START Document passage
Key Findings — By the Numbers
We tried to seed it to Drip, the largest fashion account on Instagram, but they followed the golden rule and refused to get political.
THE COMMENTS
And then we read the comments. 988 of them. What we found wasn’t a conversation—it was a collision. The comment section fractured into distinct camps, each interpreting the same 35-second video through a completely different lens.
The Pun Brigade
The ones who actually got the joke. Clever wordplay, couch references, and commitment to the bit.
The Right
Took it at face value. Unironic endorsement. Wanted a pair with Trump on it.
The Left
Saw it as satire and ran with it. Literary references. Cutting sarcasm.
The Hostile
The ones who came to fight. Aggressive, personal, and entirely missing the point.
The Gatekeepers
The skate purists. Didn’t care about left or right—just wanted politics out of their world.
END Document passage
Aim of the task — Transcribe the piece about the video's comment section from "Key Findings —" to "references. Cutting sarcasm." with its wording and punctuation unchanged.
START Data section
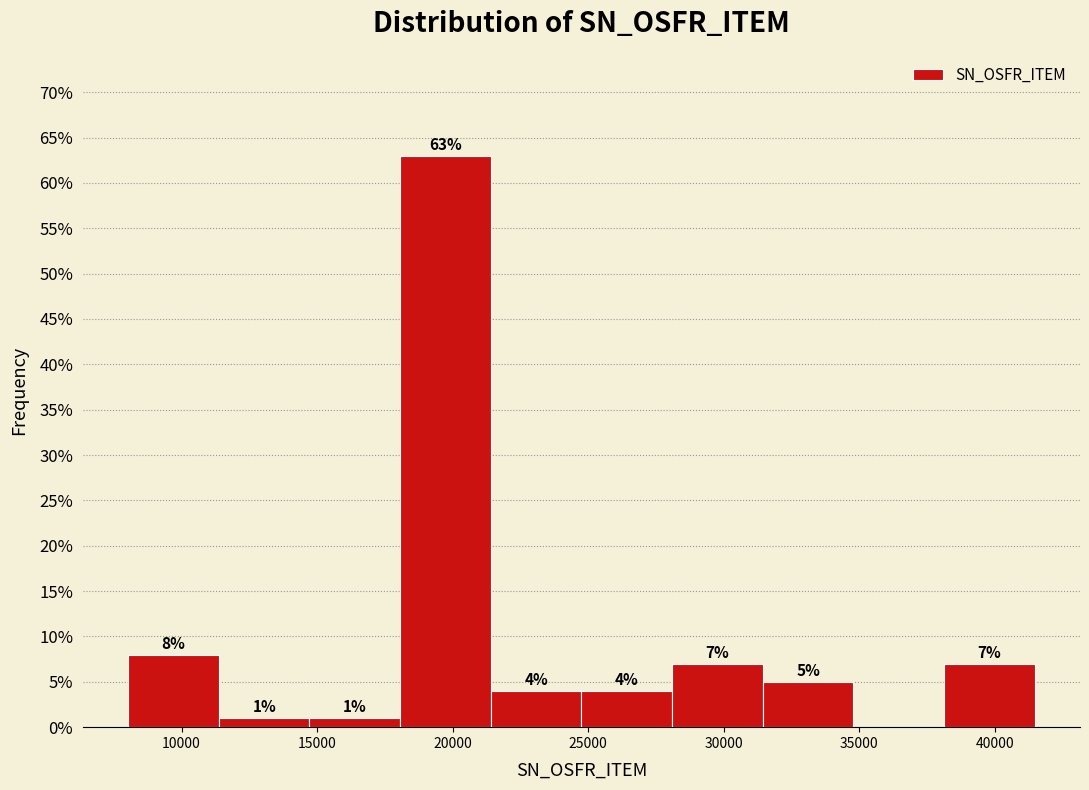

Over which range of the x-axis is the bar tallest?

18000 to 21500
END Data section
Response for this exercise —
Key Findings — By the Numbers
We tried to seed it to Drip, the largest fashion account on Instagram, but they followed the golden rule and refused to get political.
THE COMMENTS
And then we read the comments. 988 of them. What we found wasn’t a conversation—it was a collision. The comment section fractured into distinct camps, each interpreting the same 35-second video through a completely different lens.
The Pun Brigade
The ones who actually got the joke. Clever wordplay, couch references, and commitment to the bit.
The Right
Took it at face value. Unironic endorsement. Wanted a pair with Trump on it.
The Left
Saw it as satire and ran with it. Literary references. Cutting sarcasm.